**** Given information

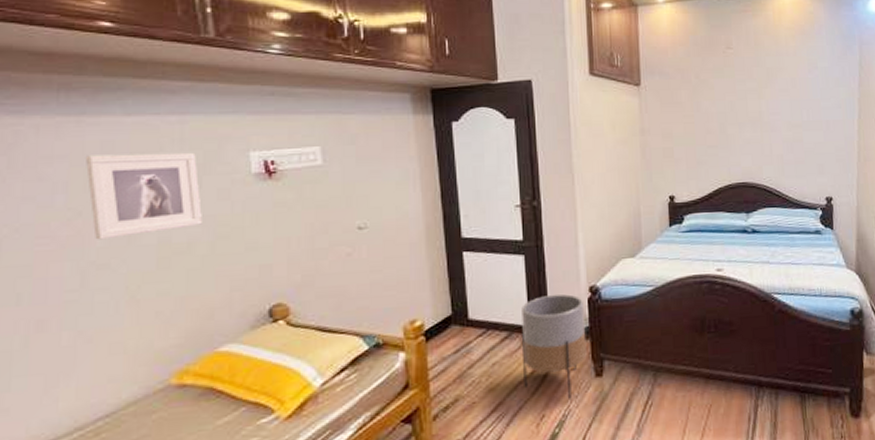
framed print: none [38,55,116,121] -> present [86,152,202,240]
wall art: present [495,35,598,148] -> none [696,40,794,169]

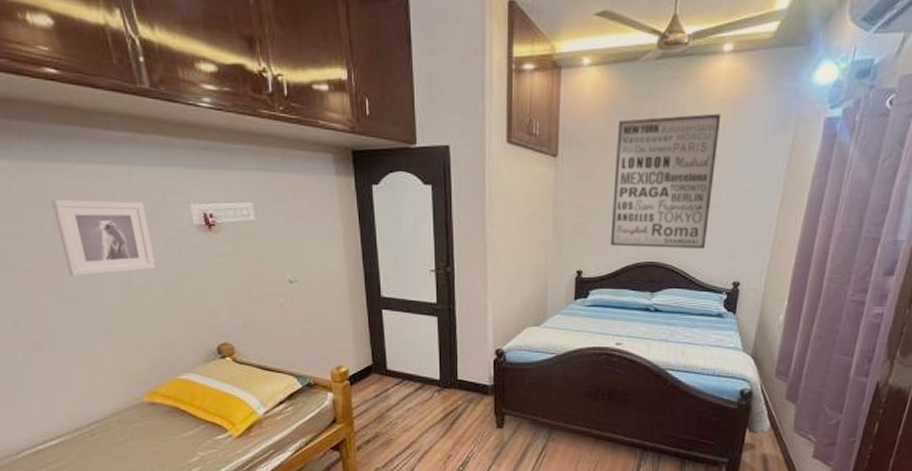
planter: present [521,293,587,401] -> none [432,354,490,445]
wall art: none [696,40,794,169] -> present [610,113,722,249]

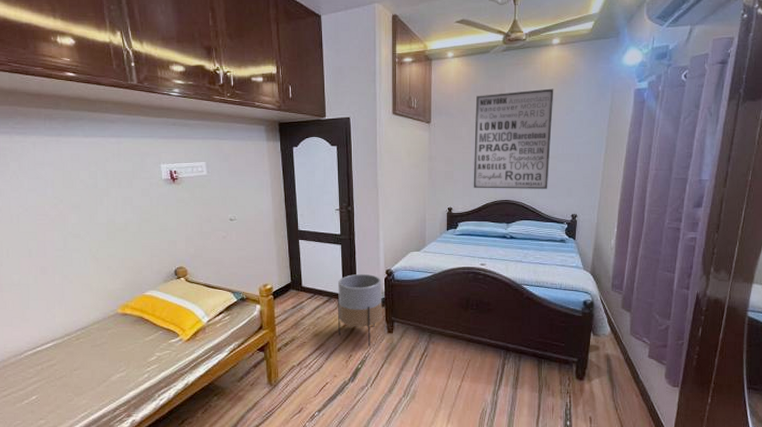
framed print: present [52,199,155,277] -> none [63,163,133,219]
planter: none [432,354,490,445] -> present [337,273,382,347]

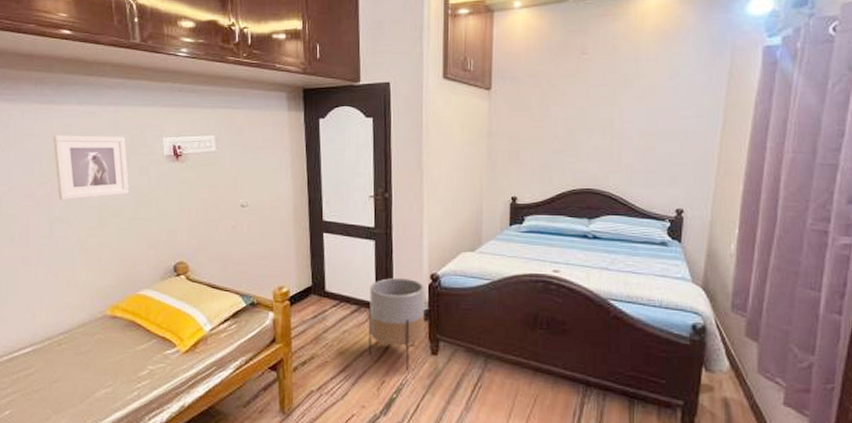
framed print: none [63,163,133,219] -> present [53,135,129,201]
wall art: present [473,88,554,189] -> none [544,46,653,175]

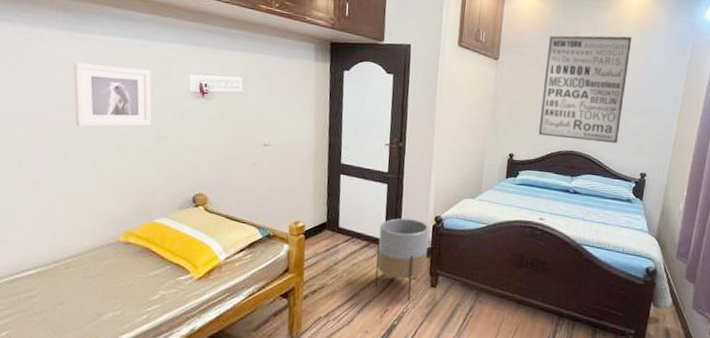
wall art: none [544,46,653,175] -> present [538,35,633,143]

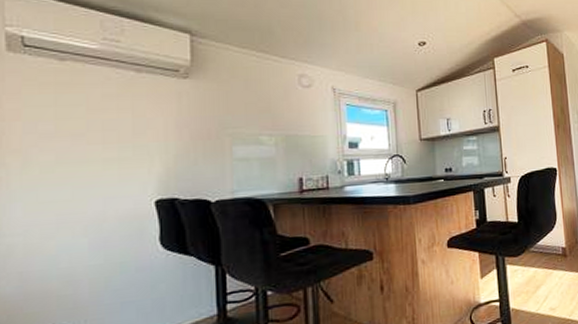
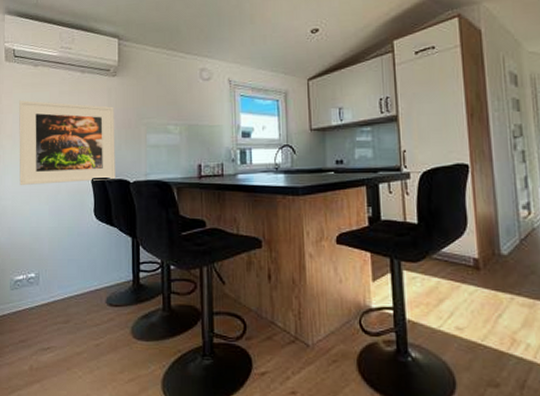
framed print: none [34,103,190,215] -> present [19,100,115,185]

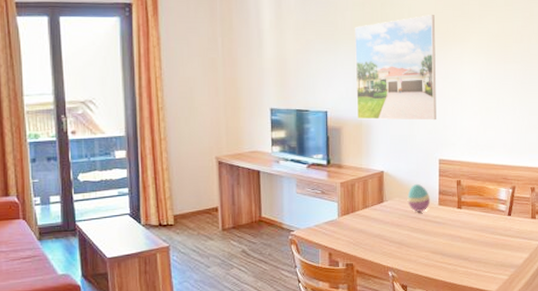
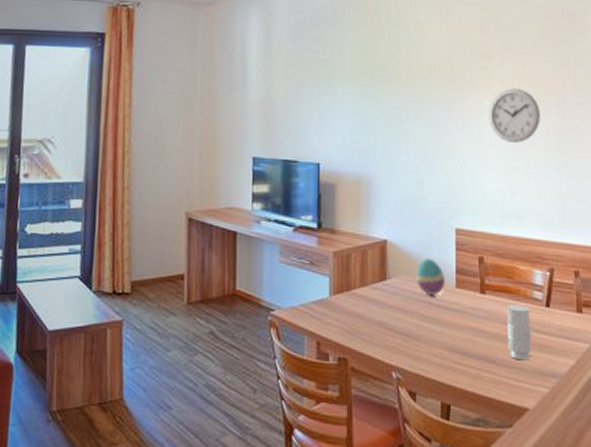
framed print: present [354,15,437,121] -> none [353,55,452,180]
wall clock: none [467,42,509,87] -> present [489,88,540,143]
candle: none [477,215,496,257] -> present [506,304,532,361]

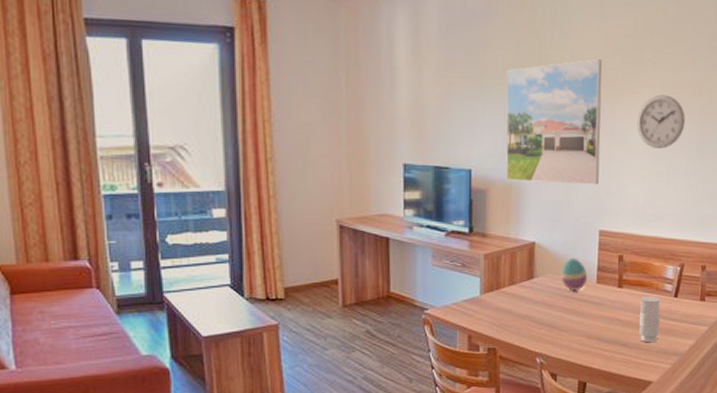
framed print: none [353,55,452,180] -> present [506,59,602,185]

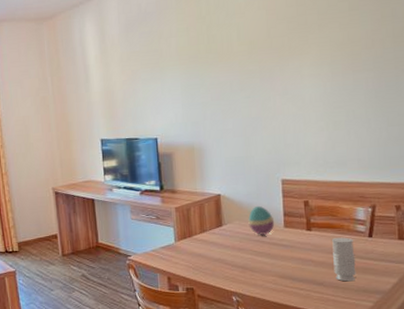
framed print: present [506,59,602,185] -> none [180,30,276,144]
wall clock: present [637,94,685,149] -> none [308,51,359,101]

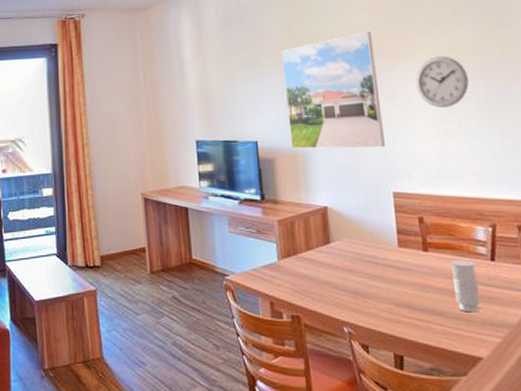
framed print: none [180,30,276,144] -> present [281,32,385,150]
decorative egg: present [248,205,275,235] -> none [358,221,388,255]
wall clock: none [308,51,359,101] -> present [415,56,469,108]

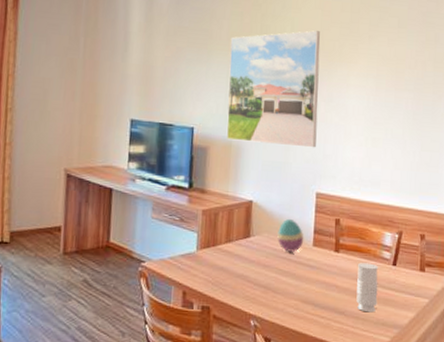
decorative egg: none [358,221,388,255] -> present [277,218,304,252]
wall clock: present [415,56,469,108] -> none [353,65,401,116]

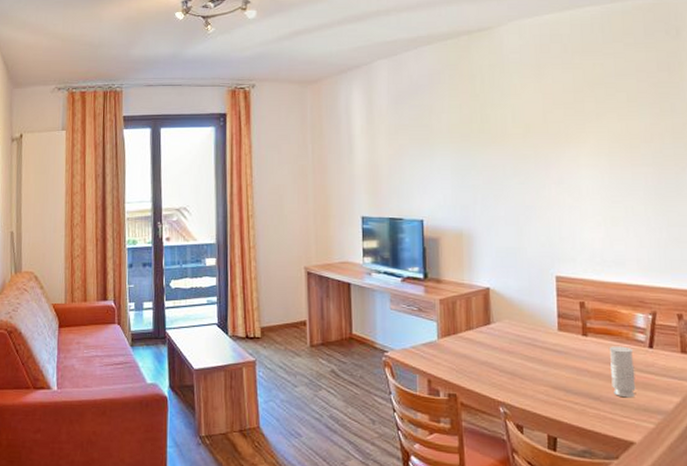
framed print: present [226,30,320,148] -> none [451,115,551,232]
decorative egg: present [277,218,304,252] -> none [519,303,548,337]

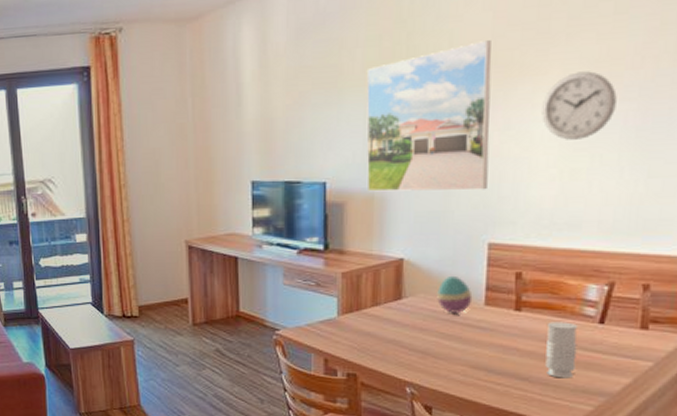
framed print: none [451,115,551,232] -> present [366,40,492,192]
decorative egg: none [519,303,548,337] -> present [437,275,473,313]
wall clock: none [585,142,638,194] -> present [542,71,617,140]

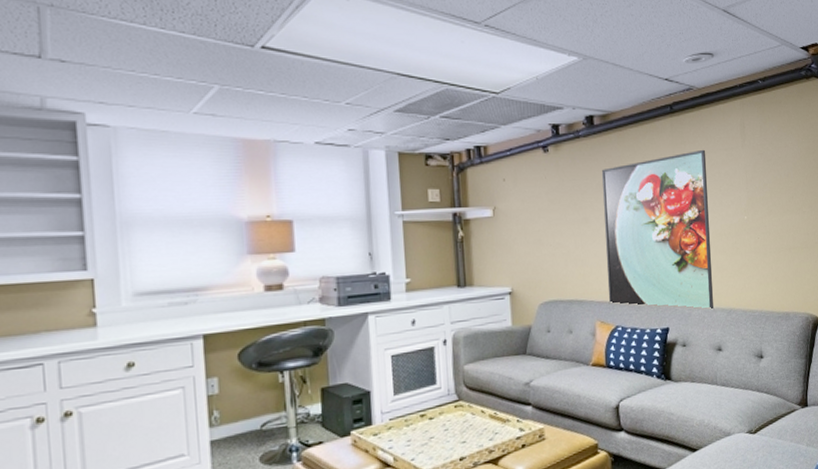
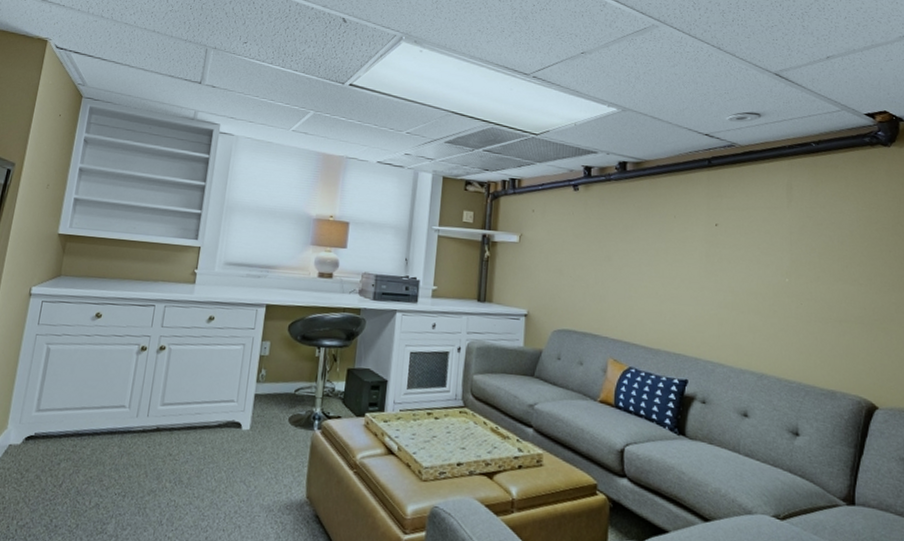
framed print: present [601,149,715,311] -> none [624,205,745,372]

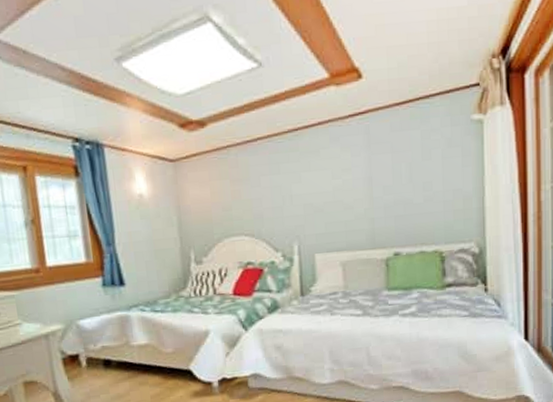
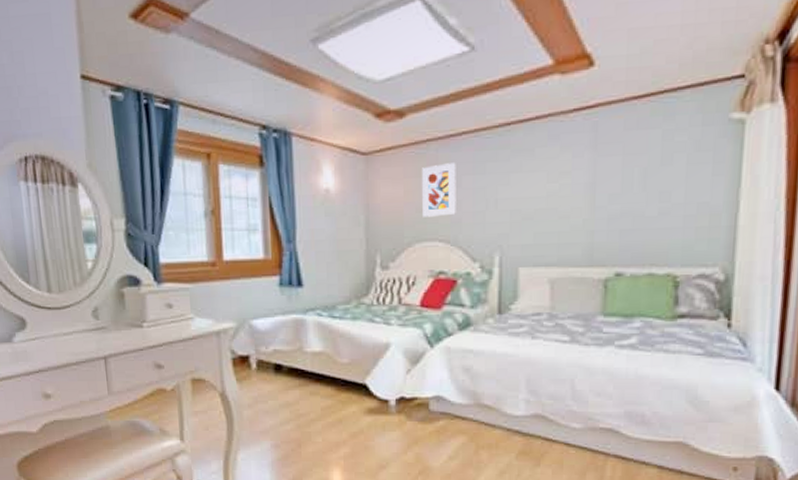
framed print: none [225,165,258,215] -> present [422,163,456,217]

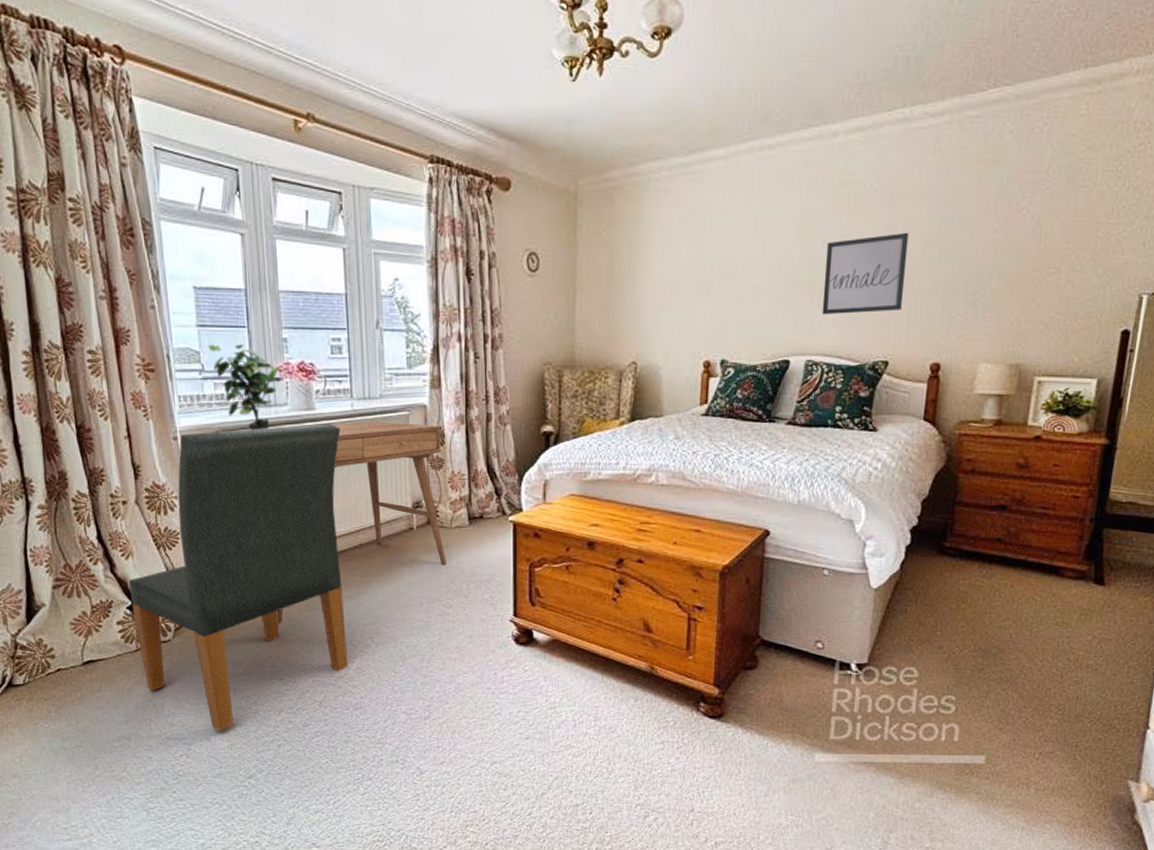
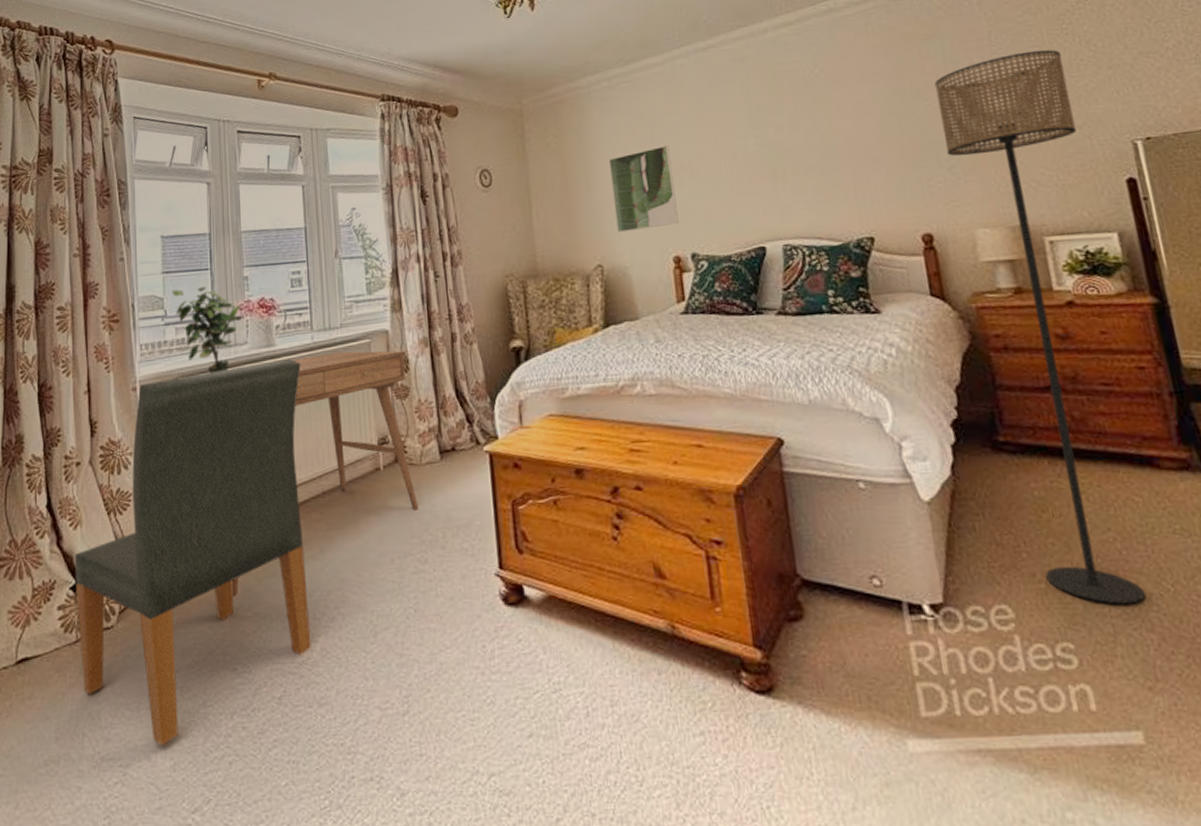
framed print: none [656,247,718,333] -> present [609,145,679,233]
wall art: present [822,232,909,315] -> none [780,109,874,198]
floor lamp: none [950,191,1108,672] -> present [934,49,1146,605]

********

> _The task_: Leave the pictures aside and output each entry exactly as it stands.

> _Answer to the exercise_:
framed print: none [38,55,116,121] -> present [86,152,202,240]
wall art: present [495,35,598,148] -> none [696,40,794,169]

planter: present [521,293,587,401] -> none [432,354,490,445]
wall art: none [696,40,794,169] -> present [610,113,722,249]

framed print: present [52,199,155,277] -> none [63,163,133,219]
planter: none [432,354,490,445] -> present [337,273,382,347]

framed print: none [63,163,133,219] -> present [53,135,129,201]
wall art: present [473,88,554,189] -> none [544,46,653,175]

wall art: none [544,46,653,175] -> present [538,35,633,143]

framed print: none [34,103,190,215] -> present [19,100,115,185]

framed print: present [354,15,437,121] -> none [353,55,452,180]
wall clock: none [467,42,509,87] -> present [489,88,540,143]
candle: none [477,215,496,257] -> present [506,304,532,361]

framed print: none [353,55,452,180] -> present [506,59,602,185]

framed print: present [506,59,602,185] -> none [180,30,276,144]
wall clock: present [637,94,685,149] -> none [308,51,359,101]

framed print: none [180,30,276,144] -> present [281,32,385,150]
decorative egg: present [248,205,275,235] -> none [358,221,388,255]
wall clock: none [308,51,359,101] -> present [415,56,469,108]

decorative egg: none [358,221,388,255] -> present [277,218,304,252]
wall clock: present [415,56,469,108] -> none [353,65,401,116]

framed print: present [226,30,320,148] -> none [451,115,551,232]
decorative egg: present [277,218,304,252] -> none [519,303,548,337]

framed print: none [451,115,551,232] -> present [366,40,492,192]
decorative egg: none [519,303,548,337] -> present [437,275,473,313]
wall clock: none [585,142,638,194] -> present [542,71,617,140]

framed print: present [601,149,715,311] -> none [624,205,745,372]

framed print: none [225,165,258,215] -> present [422,163,456,217]

framed print: none [656,247,718,333] -> present [609,145,679,233]
wall art: present [822,232,909,315] -> none [780,109,874,198]
floor lamp: none [950,191,1108,672] -> present [934,49,1146,605]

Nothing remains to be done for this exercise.